Sedangkan jalanan ataupun pemukiman hanya memiliki sensor pengaman anti
kebakaran. Itulah mengapa seluruh orang dewasa meninggal dan menyisakan
anak-anak lugu yang sudah sampai di sekolah. Aku yatim piatu sejak saat itu.
Entah apa yang terjadi, kita semua
digiring menuju aula sekolah, hendak berlindung. Semua anak menangis dan
memanggil-manggil orang tuanya, dan salah satunya adalah aku. Umurku masih
teramat muda untuk menerima fakta bahwa semua anggota keluargaku tewas begitu
saja, aku sendirian di dunia ini. Bukankah terdengar amat menyedihkan?
Kami bertahan berhari-hari, memakan
makanan seadanya yang tersedia di kantin dan beberapa sayuran di halaman
belakang sekolah. Aku mulai melupakan kesedihanku, dengan amat bahagia ku
memakan sarapanku yang telah ku masak sendiri hingga akhirnya orang-orang berseragam
lengkap dengan membawa senjata meneriaki kami.
“Semuanya
harap tenang, kami tidak akan menyakiti kalian bila kalian menurut.” Ucap
seseorang berwajah tampan yang menurutku adalah pemimpin mereka.
“Kyue,
aku takut sekali. Gimana kalo mereka nembakin kita sampe mati?.” Ujar Salsa, temanku.
“Udah
santai aja, yang penting gak usah ngelawan, nurut aja.
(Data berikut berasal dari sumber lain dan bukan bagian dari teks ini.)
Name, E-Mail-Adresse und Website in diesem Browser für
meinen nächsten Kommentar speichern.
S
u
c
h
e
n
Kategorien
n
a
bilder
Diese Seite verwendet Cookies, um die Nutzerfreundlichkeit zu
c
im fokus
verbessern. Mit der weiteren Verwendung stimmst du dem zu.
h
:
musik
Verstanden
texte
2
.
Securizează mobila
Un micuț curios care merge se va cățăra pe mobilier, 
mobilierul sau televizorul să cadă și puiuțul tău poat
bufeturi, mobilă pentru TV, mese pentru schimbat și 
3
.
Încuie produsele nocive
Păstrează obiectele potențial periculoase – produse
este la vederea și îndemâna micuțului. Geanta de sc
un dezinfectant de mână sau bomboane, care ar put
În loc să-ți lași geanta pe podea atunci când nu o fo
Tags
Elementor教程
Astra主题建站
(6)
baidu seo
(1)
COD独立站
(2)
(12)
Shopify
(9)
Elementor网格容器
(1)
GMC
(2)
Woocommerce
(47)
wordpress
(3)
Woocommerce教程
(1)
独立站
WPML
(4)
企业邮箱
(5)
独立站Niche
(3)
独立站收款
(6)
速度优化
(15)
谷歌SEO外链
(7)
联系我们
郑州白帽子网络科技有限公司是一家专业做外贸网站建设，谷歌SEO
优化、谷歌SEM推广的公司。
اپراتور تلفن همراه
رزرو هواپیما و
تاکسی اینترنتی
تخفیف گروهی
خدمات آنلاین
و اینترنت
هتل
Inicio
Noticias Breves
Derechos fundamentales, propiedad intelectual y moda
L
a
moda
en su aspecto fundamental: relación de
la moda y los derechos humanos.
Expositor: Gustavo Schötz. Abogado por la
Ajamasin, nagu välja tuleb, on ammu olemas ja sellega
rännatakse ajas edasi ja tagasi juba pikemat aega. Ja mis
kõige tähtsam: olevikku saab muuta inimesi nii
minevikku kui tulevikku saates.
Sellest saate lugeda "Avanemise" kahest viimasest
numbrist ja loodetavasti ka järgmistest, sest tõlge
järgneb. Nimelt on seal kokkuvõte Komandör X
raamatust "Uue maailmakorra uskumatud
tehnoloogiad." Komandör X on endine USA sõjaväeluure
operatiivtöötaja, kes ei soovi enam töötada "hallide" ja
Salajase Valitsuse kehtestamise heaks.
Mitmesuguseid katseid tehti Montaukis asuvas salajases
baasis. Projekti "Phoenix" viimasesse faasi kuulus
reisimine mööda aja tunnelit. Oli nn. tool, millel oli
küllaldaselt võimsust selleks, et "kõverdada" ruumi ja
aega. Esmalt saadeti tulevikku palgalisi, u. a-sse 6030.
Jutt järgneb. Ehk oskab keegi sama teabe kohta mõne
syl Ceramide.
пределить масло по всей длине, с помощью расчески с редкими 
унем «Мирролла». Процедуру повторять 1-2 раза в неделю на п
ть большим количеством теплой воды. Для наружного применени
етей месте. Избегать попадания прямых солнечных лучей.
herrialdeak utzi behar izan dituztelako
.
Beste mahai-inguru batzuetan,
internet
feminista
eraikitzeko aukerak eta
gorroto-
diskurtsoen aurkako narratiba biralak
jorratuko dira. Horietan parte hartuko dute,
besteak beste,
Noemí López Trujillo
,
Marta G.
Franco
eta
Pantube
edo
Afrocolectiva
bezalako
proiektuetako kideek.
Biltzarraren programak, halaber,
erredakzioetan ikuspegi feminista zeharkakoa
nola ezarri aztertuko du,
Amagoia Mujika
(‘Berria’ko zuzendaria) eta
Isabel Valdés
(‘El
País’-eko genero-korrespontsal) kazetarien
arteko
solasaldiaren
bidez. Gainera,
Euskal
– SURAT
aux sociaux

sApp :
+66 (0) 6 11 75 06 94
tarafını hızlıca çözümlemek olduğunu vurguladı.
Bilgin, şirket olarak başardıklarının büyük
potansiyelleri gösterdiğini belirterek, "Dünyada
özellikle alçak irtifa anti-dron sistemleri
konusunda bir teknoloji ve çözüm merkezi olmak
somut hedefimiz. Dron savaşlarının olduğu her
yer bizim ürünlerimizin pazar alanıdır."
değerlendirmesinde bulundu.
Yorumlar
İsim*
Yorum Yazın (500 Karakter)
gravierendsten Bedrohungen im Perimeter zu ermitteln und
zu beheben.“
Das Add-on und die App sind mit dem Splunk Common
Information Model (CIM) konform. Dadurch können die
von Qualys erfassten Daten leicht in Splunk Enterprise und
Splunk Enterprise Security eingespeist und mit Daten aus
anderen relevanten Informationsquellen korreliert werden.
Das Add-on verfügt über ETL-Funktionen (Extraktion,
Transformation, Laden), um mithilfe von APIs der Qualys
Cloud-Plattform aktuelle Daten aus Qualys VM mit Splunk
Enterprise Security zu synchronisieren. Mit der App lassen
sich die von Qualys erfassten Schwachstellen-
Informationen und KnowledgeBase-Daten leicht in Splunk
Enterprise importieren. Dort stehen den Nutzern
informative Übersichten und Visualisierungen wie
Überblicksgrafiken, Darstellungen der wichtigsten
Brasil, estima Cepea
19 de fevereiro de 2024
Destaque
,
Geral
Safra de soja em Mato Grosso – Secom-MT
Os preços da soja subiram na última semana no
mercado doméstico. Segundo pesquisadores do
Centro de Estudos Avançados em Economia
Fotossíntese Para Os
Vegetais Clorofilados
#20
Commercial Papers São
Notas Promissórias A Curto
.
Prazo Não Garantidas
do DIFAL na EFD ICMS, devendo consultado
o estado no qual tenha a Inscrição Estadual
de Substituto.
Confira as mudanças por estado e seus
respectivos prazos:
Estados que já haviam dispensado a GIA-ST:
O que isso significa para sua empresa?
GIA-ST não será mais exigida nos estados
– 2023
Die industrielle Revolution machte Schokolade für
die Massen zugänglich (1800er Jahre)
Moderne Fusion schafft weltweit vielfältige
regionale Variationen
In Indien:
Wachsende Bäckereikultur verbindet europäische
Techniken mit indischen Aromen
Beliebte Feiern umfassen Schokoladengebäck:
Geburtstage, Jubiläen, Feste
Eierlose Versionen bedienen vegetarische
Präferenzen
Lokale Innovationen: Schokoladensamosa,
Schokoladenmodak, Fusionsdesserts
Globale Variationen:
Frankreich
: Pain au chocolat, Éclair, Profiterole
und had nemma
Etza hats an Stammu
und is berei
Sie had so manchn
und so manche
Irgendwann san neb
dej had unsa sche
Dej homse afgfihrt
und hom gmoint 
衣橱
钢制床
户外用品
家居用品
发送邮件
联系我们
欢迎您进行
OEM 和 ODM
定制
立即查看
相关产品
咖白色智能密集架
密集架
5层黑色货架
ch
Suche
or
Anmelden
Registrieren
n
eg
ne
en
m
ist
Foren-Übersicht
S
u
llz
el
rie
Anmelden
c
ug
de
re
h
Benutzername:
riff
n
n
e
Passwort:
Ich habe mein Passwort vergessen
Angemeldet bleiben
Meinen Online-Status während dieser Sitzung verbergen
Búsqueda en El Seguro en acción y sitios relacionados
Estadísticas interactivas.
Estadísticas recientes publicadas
Kan selesai urusannya.” Ucapku
menenangkan.
“Kami
disini akan memilih beberapa anak yang berpotensi memiliki kekuatan yang dapat
diandalkan, jadi mohon untuk semuanya berdiri dan diam.” Perintah pemimpin
mereka dengan suara tegas.
Mereka menempelkan alat aneh pada
leher kami satu-persatu, dan alat itu akan mengeluarkan warna sesuai kekuatan
kami. Hijau untuk kehidupan, merah untuk penyerang, hitam untuk kematian, kuning
untuk membuat pelindung dan coklat untuk orang yang normal. Beberapa anak
terpilih untuk dijadikan pasukan oleh mereka. Hingga akhirnya giliranku, alat
itu menempel erat pada kulit leherku, seketika alat itu berwarna putih cerah.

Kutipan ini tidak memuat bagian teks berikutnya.